Real Madrid – FC Barcelone, Liverpool – Manchester United, Juventus de Turin – AC Milan… Ces duels font rêver les fans de football depuis plus d’un demi-siècle. Marseille – Paris-Saint-Germain, a contrario, ne peut être comparé à ces classiques de grande renommée. La faute à une rivalité trop récente, qui a commencé à s’installer il y a une vingtaine d’années. Petit retour en arrière : le 5 mai 1989, Franck Sauzée offre à l’OM une victoire tardive d’un missile dans la lucarne (1-0). Tout Marseille fête le premier sacre phocéen depuis 1972.

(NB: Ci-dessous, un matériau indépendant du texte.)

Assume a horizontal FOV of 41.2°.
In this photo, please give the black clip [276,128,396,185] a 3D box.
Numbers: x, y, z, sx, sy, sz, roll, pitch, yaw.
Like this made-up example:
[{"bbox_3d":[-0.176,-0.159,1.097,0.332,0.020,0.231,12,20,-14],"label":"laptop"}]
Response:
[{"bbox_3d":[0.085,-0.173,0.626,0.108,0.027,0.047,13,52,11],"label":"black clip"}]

Les joueurs de la capitale, qui ne méritaient pas de perdre, sont anéantis. Les supporters désabusés. C’est la première fois que les deux clubs se disputent le titre, ce qui sera encore le cas en 1993 (avec deux succès phocéens dont le somptueux 3-1 au Vélodrome avec la tête fracassante de Basile Boli) et en 1994 où Paris, futur champion de France, ne battra pourtant pas l’OM (0-1, 1-1).

Rarement ensemble au top

Trois fois seulement depuis 40 ans, le duel entre les deux équipes a consacré le champion de France, ce qui s’avère quantité négligeable par rapport à tous les grands chocs des pays voisins. Et cette rivalité montée en épingle pour le meilleur et pour le pire (combien de matches exécrables où les joueurs n’ont cherché qu’à donner des coups, comme celui de 1992 au Parc des Princes, remporté 1-0 par Marseille grâce à Allen Boksic) fût d’abord l’œuvre de Canal +. La chaine cryptée, désireuse de ne pas voir les Olympiens écraser le championnat, a repris le club parisien en 1991 pour en faire très vite le grand rival de l’OM de Tapie.

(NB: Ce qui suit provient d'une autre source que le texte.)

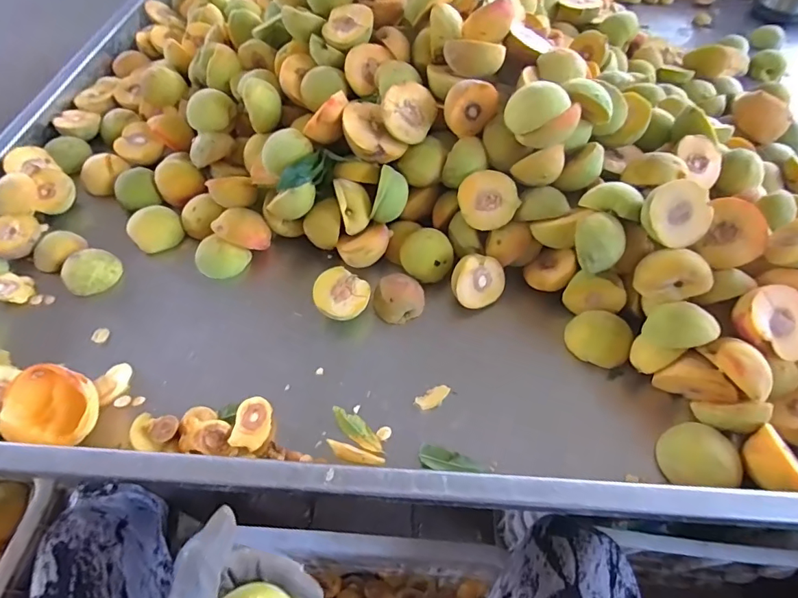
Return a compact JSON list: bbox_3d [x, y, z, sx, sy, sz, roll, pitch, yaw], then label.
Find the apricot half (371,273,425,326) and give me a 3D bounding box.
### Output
[{"bbox_3d":[0.000,0.000,0.495,0.052,0.032,0.048,-4,55,-3],"label":"apricot half"}]

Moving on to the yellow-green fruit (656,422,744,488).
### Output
[{"bbox_3d":[0.249,0.136,0.396,0.052,0.041,0.055,0,55,0],"label":"yellow-green fruit"}]

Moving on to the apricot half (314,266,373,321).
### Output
[{"bbox_3d":[-0.060,0.001,0.491,0.057,0.030,0.053,0,55,0],"label":"apricot half"}]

Davantage que Monaco, trop lisse et sans supporter, Paris avait les moyens de ses ambitions : les résultats ne se sont pas fait attendre même si les confrontations directes tournaient souvent en faveur des Méditerranéens. Depuis cette époque, jamais les deux clubs les plus médiatiques de l’hexagone n’ont été au sommet ensemble. 

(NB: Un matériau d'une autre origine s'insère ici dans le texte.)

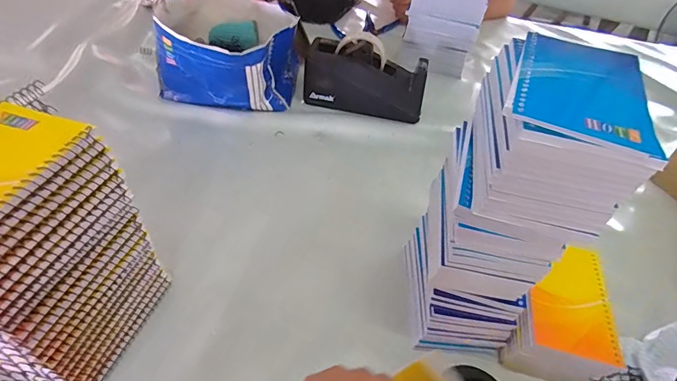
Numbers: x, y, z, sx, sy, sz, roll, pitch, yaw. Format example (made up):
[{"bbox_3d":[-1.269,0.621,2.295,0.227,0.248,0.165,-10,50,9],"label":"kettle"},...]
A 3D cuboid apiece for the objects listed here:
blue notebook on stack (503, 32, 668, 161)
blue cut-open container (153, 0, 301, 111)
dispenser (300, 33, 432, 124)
[{"bbox_3d":[0.161,-0.070,0.273,0.085,0.009,0.112,20,47,12],"label":"blue notebook on stack"},{"bbox_3d":[-0.177,-0.232,0.683,0.215,0.126,0.230,-2,46,-9],"label":"blue cut-open container"},{"bbox_3d":[0.046,-0.187,0.682,0.195,0.101,0.067,11,46,4],"label":"dispenser"}]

Paris monte, Marseille peine

Il a fallu attendre 2010 pour que Marseille remporte sa 9e couronne tandis que le Paris-SG espère conquérir le trophée cette saison, 18 ans après. Beaucoup d’observateurs pensaient au mois d’août que les hommes de Didier Deschamps seraient les principaux rivaux du PSG version Qatar. Mais si les joueurs d’Antoine Kombouaré tiennent parfaitement leur rang de favori, l’OM déchante clairement.

Le clasico qu’aimerait nous vendre Canal et certains journaux n’en est pas vraiment un. Malgré la passion parfois démesurée qui entoure cette rencontre, il manque un ingrédient de taille : les résultats sur la durée. Ceux qui font l’aura des grandes formations continentales et que pas un club français ne possède pour l’instant.